_PROBLEM REQUIREMENTS_
Edit the stretch of the text on No. 14 Squadron from "For the remainder" through "with 243 Squadron).", replacing "Kukum Field" with "Henderson Field", and write out the revised stretch.

_SELECTED EXCERPT_

=-=-=

For the remainder of the war, 14 Squadron rotated between forward and rear bases in the Pacific and 6-week periods of home leave in New Zealand. On 11 June 1943, 14 Squadron moved to the forward base of Kukum Field on Guadalcanal—on its first contact with the enemy, the following day, six Japanese aircraft were destroyed. The five RNZAF P-40 squadrons went on to claim 99 Japanese aircraft (subsequent, possibly partisan, research raised the figure to a round 100). No. 14 Squadron claimed more than its share of the total, and one of its pilots, Geoff Fisken, became the top scoring Commonwealth ace in the Pacific (although half his victories were acquired with 243 Squadron).

The squadron deployed to different bases in the South Pacific as demanded. In November 1943, 14 Squadron moved for the first time to New Georgia, followed by Bougainville in February 1944, Green Island in December, and Emirau in July 1945. In 1944, 14 Squadron became one of 13 RNZAF squadrons re-equipped with Vought F4U Corsairs, but by this time the Japanese fighters had been all but eliminated and the unit increasingly attacked ground targets.

On 15 January 1945 during an attack on Toboi, southwest of Rabaul, by Corsairs from 14 and 16 Squadrons, a 14 Squadron Corsair was shot down and the pilot parachuted into Simpson Harbour. 14 and 16 Squadron Corsairs provided fighter cover for a possible rescue operation until the evening when, low on fuel they returned to Green Island. Encountering a tropical storm during their return flight, five Corsairs crashed into the sea, one crashed at Green Island while landing and a seventh disappeared in clouds with all seven pilots killed. The shot down pilot was captured by the Japanese and died in captivity.

=-=-=

_DATA SUPPLIED_
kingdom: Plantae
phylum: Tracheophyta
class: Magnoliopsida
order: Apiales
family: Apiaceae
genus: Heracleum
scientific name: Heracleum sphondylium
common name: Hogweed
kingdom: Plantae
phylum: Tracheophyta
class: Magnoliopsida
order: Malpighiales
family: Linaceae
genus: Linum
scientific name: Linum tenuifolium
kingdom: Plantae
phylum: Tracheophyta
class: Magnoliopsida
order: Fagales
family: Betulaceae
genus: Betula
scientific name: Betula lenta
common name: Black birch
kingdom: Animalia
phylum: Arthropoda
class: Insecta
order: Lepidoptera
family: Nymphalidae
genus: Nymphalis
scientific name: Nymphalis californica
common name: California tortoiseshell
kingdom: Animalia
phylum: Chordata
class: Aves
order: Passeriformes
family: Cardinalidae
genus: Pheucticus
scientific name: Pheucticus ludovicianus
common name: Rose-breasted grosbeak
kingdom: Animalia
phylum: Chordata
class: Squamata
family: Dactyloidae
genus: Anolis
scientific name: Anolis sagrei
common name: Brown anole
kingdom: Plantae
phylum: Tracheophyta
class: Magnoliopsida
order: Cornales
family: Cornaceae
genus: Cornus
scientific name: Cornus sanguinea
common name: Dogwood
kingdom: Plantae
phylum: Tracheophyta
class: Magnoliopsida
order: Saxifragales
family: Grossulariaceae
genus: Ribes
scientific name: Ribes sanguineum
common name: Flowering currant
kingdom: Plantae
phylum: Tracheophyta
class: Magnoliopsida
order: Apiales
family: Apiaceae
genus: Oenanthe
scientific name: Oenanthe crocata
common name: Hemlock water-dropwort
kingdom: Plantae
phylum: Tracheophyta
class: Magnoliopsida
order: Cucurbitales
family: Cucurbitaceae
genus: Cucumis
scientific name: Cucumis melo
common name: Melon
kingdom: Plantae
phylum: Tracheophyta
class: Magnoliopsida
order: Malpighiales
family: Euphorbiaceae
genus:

=-=-=

_EXERCISE OUTPUT_
For the remainder of the war, 14 Squadron rotated between forward and rear bases in the Pacific and 6-week periods of home leave in New Zealand. On 11 June 1943, 14 Squadron moved to the forward base of Henderson Field on Guadalcanal—on its first contact with the enemy, the following day, six Japanese aircraft were destroyed. The five RNZAF P-40 squadrons went on to claim 99 Japanese aircraft (subsequent, possibly partisan, research raised the figure to a round 100). No. 14 Squadron claimed more than its share of the total, and one of its pilots, Geoff Fisken, became the top scoring Commonwealth ace in the Pacific (although half his victories were acquired with 243 Squadron).